Freedom of Speech (Universities) Bill remained unspoken
The ending of the Parliamentary session confirmed that we would see no more of the Freedom of Speech (Universities) Bill introduced by David Davies MP; there was never even any draft wording. However …
The Queen’s Speech: the next Parliamentary session in the UK
The Queen’s Speech at the start of the new Parliamentary session on 11 May 2021 included long-expected government proposals to legislate for free speech in universities. The other implications for HE of the government’s legislative programme in the forthcoming period were quickly identified by David Kernohan and Jim Dickinson of Wonkhe on 11 May 2021. Notably: “tucked away in the proposed Skills and Post-16 Education Bill … the Office for Students will get strengthened powers to “take action to address low quality higher education provision”. As nobody has managed to identify a way to reliably identify such provision, this will be some legislative text to peruse with interest.” And “The Higher Education (Freedom of Speech) Bill looks largely identical to the previously published policy paper.”Kernohan and Dickinson blogged again on 12 May: “… if you were hoping for some sense out of the publication of legislation to enact proposals in the Westminster government’s command paper on Freedom of Speech and Academic Freedom, we have bad news.” Among other things they pointed out the duplication of almost identical complaints mechanisms, with the new Bill overlaying the established Office of the Independent Adjudicator procedure.
Independent HE consultant Hugh Jones immediately picked up on the new key phrase in what was otherwise almost boilerplate text on academic freedom – “within their field of expertise” – and speculated about the practical problems in store. That bastion of Policy Exchange’s academic freedom ‘research’, Eric Kaufmann (Birkbeck), was one of the few to welcome it in fulsome terms, as ‘a huge step towards saving the soul of university education’, in The Telegraph, of course, on 12 May 2021.

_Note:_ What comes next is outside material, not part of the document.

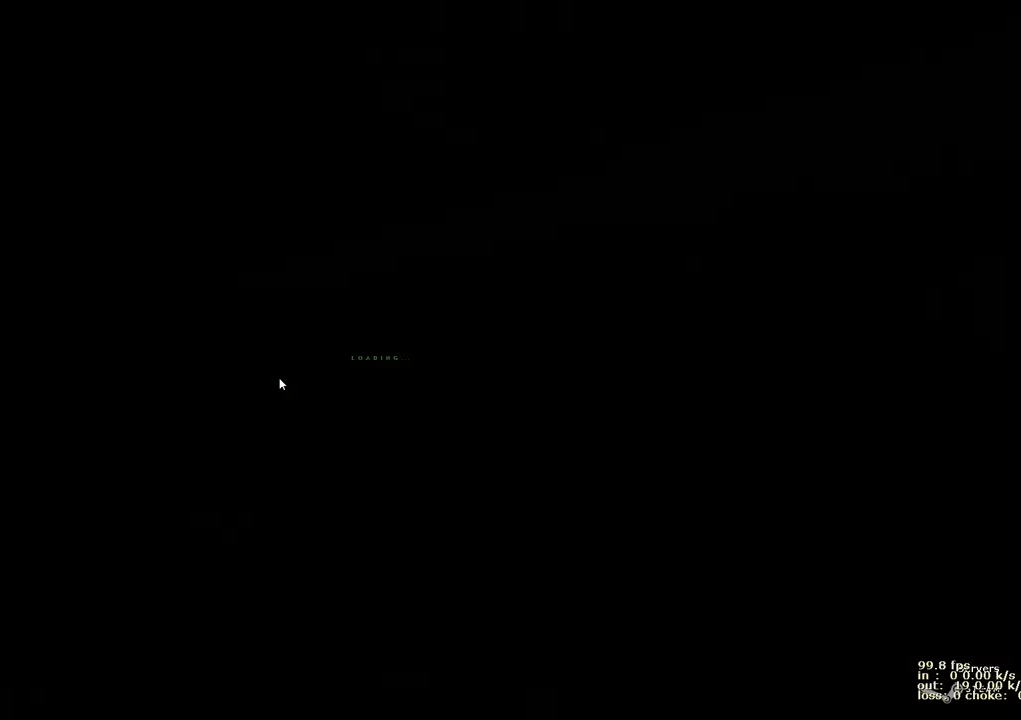
{"keys": [], "events": [[267, "b", "down"], [350, "b", "up"]]}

Index on Censorship wrote to the Education Secretary on 11 May: ”We are very concerned that additional legislation, including the imposition of a “Freedom of Speech Champion”, may have the inverse effect of further limiting what is deemed “acceptable” speech on campus and introducing a chilling effect both on the content of what is taught and the scope of academic research exploration.” It looks like the Russell Group might be attacking it from the perspective of ‘excessive regulatory burden’ rather than go for it head on, judging by its initial response on 12 May 2021. Susan Lapworth, Director of Regulation at OfS, wrote a measured and sensible blog on 17 May 2021 urging ‘Robust but civil debate’.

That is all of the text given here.